Then again, following the cardinal's recent comments that the church under Francis "is like a ship without a rudder" and affirming "the risk" of a schism over the Pope's decisions following next year's Ordinary Synod, one senior US prelate termed the steady stream of polemics a form of "public suicide."

In any case, the wheels of the cardinal's transfer from the church's lead tribunal have been in motion for over a year. From the first months after Francis' election, as Burke went unconfirmed by the new Pope at the Signatura, Whispers ops indicated the top canonist as a top choice to become Grand Master of the Equestrian Order of the Holy Sepulchre once Cardinal Edwin O'Brien reached the retirement age of 75 last April.

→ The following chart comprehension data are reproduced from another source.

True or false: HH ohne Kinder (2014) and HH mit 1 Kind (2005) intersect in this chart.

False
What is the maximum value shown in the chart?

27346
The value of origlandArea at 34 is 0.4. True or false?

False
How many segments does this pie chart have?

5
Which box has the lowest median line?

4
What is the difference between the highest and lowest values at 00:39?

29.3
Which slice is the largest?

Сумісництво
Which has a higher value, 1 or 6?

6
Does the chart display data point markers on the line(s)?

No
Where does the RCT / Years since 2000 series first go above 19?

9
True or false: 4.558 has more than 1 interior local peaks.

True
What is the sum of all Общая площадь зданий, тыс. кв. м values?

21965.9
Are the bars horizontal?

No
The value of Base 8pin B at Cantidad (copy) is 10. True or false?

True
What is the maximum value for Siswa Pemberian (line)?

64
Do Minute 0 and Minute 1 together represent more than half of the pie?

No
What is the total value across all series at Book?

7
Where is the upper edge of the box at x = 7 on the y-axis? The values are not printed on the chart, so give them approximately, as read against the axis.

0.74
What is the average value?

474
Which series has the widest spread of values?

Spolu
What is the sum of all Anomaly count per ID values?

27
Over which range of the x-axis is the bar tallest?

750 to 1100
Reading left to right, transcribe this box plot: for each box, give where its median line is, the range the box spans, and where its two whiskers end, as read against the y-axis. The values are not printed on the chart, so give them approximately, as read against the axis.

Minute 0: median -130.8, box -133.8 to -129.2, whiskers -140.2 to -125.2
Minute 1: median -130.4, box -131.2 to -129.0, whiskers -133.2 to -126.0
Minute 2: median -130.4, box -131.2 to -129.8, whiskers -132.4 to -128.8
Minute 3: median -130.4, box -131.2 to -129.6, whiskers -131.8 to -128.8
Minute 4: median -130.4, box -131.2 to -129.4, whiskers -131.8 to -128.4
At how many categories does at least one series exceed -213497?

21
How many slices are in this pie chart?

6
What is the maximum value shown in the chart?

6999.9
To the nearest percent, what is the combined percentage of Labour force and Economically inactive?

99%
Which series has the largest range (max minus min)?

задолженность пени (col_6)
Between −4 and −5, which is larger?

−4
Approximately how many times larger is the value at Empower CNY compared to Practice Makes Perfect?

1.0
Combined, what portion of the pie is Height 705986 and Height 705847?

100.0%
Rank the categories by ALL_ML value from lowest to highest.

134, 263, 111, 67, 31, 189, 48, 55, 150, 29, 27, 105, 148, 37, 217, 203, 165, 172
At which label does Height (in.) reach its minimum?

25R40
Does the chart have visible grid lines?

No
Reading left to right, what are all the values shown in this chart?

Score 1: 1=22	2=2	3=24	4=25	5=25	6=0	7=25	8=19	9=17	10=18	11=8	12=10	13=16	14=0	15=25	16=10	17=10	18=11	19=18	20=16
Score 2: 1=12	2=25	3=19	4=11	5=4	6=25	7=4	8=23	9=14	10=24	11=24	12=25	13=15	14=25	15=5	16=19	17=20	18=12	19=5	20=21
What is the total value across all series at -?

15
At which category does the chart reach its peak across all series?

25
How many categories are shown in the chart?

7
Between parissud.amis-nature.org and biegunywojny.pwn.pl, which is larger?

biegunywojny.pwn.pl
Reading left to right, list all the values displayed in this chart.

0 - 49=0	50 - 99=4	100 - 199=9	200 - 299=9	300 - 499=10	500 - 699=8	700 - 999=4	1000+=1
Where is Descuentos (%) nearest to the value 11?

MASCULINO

Much as that match would've killed two birds with one stone as the US boasts the lion's share of the millennium-old order's membership and Burke's well-known homesickness for the States, the prospect would've inevitably been shot down by Francis' domestic brain-trust, for whom even a Rome-based foothold on these shores for Burke was still too close for comfort. In the end, Burke now becomes the first non-European to serve as chief chaplain of the thousand-year-old Order of Malta, which is always headed not by a cleric, but a celibate layman elected in a Conclave who holds the title Sovereign Prince. (The current Prince-Grand Master is Fra Matthew Festing, the second Englishman to occupy the office.)

Having taken the unorthodox step of confirming reports of the Malta move in an on-record interview during the Synod, just last weekend, Burke was the star attraction in St Peter's for one of his favorite causes, as he celebrated Mass in the Extraordinary Form to close an international pilgrimage of devotees of the pre-Conciliar liturgy.

In a pointed message to the gathering, the now Pope-emeritus Benedict expressed his pleasure at the "full peace in the church" which he restored to the Tridentine books with 2007's Summorum Pontificum, adding his praise that the rites were being "celebrated by great cardinals."

With Burke's effective demotion, for the first time in three decades, no US prelate leads an office of the Roman Curia as traditionally understood. As Francis' reform of the governing apparatus is expected to roll out in early 2015, it nonetheless bears reminding that – alongside his seat on the Pope's supreme council of nine cardinal-advisors – Boston's Cardinal Seán O'Malley OFM Cap. now heads up the newly-created Pontifical Commission which reports directly to Francis on the church's response to clergy sex-abuse and the care of survivors.